## [DOCUMENT EXTRACT]
══════

Vice President Joseph R. Biden said Thursday that Hillary Clinton lost the presidential election because she never knew why she was running, and she felt a “burden” to become the first woman president.
“I don’t think she ever really figured it out,” Mr. Biden told the Los Angeles Times in an interview published Thursday. “And by the way, I think it was really hard for her to decide to run.”
Mr. Biden also accused President-elect Donald Trump of playing to voters’ prejudices during the campaign.
As the first female major party nominee, Mr. Biden said, Mrs. Clinton felt she was carrying an enormous weight on her shoulders for all women.
“She thought she had no choice but to run,” he said. “That, as the first woman who had an opportunity to win the presidency, I think it was a real burden on her.”
The vice president, 74, considered challenging Mrs. Clinton for the Democratic nomination but ultimately rejected a bid in the wake of the death of his son, Beau, from brain cancer in 2015.

══════

## [INFORMATION PROVIDED]
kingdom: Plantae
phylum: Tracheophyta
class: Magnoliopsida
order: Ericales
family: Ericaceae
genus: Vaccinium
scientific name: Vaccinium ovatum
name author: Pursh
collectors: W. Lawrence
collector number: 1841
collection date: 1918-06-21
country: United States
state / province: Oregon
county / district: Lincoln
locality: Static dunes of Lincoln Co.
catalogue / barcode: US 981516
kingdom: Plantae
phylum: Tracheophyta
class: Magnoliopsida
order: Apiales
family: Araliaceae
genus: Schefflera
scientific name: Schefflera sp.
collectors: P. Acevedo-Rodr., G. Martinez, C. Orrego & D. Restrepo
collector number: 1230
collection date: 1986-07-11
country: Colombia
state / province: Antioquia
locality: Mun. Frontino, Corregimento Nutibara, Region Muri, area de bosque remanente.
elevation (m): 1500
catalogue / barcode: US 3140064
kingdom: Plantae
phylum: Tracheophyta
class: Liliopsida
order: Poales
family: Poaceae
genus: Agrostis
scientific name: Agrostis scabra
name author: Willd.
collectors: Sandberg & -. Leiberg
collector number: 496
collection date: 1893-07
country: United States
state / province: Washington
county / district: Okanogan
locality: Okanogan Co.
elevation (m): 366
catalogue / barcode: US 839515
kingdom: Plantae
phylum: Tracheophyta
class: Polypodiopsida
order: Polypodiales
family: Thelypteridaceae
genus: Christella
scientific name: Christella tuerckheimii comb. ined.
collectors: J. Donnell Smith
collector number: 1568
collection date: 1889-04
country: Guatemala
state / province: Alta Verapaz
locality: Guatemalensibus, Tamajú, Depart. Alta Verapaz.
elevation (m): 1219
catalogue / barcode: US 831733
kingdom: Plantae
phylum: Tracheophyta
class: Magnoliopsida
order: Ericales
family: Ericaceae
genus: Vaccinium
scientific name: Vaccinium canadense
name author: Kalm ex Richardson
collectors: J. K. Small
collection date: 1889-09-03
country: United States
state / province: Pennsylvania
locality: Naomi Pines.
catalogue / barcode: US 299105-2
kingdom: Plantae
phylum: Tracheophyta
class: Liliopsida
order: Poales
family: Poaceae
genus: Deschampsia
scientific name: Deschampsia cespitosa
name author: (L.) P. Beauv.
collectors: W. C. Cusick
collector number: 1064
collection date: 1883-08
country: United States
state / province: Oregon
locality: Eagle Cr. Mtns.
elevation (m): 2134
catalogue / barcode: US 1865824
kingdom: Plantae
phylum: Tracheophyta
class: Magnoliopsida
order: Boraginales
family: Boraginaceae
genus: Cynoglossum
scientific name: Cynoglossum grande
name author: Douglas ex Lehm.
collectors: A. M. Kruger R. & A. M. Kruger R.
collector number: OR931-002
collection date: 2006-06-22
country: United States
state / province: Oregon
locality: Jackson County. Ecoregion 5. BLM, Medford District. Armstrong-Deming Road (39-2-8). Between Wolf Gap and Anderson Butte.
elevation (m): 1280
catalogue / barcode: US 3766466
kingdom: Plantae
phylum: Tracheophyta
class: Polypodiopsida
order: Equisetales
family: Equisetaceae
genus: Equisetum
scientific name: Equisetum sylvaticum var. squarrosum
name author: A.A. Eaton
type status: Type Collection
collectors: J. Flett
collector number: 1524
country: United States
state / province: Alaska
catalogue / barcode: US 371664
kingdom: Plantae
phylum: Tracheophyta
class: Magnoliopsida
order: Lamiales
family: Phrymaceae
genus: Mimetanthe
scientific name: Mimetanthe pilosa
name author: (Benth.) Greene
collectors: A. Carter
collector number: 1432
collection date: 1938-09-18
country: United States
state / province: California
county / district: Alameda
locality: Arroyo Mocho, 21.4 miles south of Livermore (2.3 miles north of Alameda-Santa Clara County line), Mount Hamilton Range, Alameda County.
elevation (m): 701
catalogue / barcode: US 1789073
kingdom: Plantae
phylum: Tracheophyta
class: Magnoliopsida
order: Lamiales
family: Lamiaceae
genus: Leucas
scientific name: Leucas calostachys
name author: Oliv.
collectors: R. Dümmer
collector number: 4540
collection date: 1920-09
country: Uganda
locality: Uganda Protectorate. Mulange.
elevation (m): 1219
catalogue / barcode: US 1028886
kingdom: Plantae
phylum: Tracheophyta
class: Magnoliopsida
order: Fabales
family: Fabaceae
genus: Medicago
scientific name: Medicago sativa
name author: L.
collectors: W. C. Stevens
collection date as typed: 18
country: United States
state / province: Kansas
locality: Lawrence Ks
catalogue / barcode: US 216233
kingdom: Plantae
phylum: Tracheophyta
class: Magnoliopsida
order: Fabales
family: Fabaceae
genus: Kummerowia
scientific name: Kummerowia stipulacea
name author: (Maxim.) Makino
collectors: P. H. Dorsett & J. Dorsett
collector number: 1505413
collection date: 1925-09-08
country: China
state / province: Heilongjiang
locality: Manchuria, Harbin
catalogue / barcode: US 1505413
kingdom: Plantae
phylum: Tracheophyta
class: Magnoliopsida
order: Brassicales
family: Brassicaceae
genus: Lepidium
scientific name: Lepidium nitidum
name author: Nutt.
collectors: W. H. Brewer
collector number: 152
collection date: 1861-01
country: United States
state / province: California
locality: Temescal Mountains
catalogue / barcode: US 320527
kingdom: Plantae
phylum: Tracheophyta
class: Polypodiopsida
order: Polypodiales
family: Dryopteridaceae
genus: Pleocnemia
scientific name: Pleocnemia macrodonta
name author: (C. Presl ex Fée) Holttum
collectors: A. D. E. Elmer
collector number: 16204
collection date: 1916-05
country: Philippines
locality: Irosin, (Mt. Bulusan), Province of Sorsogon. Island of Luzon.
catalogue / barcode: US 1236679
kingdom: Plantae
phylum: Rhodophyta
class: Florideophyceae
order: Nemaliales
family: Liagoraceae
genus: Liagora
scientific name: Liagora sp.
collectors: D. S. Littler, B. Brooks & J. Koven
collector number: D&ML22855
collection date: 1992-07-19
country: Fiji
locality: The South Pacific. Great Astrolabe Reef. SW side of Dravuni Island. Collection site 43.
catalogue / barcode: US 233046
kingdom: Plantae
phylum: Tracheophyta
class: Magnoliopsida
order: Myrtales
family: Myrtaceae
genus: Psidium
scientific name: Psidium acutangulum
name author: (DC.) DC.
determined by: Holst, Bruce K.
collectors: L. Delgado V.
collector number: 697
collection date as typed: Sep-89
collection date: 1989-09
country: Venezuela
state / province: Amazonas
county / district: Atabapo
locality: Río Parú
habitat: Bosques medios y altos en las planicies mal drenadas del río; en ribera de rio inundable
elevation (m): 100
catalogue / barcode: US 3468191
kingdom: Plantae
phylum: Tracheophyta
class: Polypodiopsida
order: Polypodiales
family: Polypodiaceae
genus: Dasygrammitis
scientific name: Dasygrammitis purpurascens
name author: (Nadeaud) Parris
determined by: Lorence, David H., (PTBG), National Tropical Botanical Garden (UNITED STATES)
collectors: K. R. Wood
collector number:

══════

## [ASSIGNED TASK 1]
Answer the following questions using the article on Vice President Biden's remarks about Hillary Clinton:
(a) Which newspaper published the interview with Mr. Biden?
(b) What did Mr. Biden accuse President-elect Donald Trump of doing during the campaign?
(c) What age does the article give for the vice president?
## [ASSIGNED TASK 2]
Copy the article word for word, everything from "The vice president, 74, considered" down to "cancer in 2015.".
The material that accompanies this article has no connection to its content.

## [RESPONSE 1]
(a) The Los Angeles Times.
(b) Playing to voters' prejudices.
(c) 74.

## [RESPONSE 2]
The vice president, 74, considered challenging Mrs. Clinton for the Democratic nomination but ultimately rejected a bid in the wake of the death of his son, Beau, from brain cancer in 2015.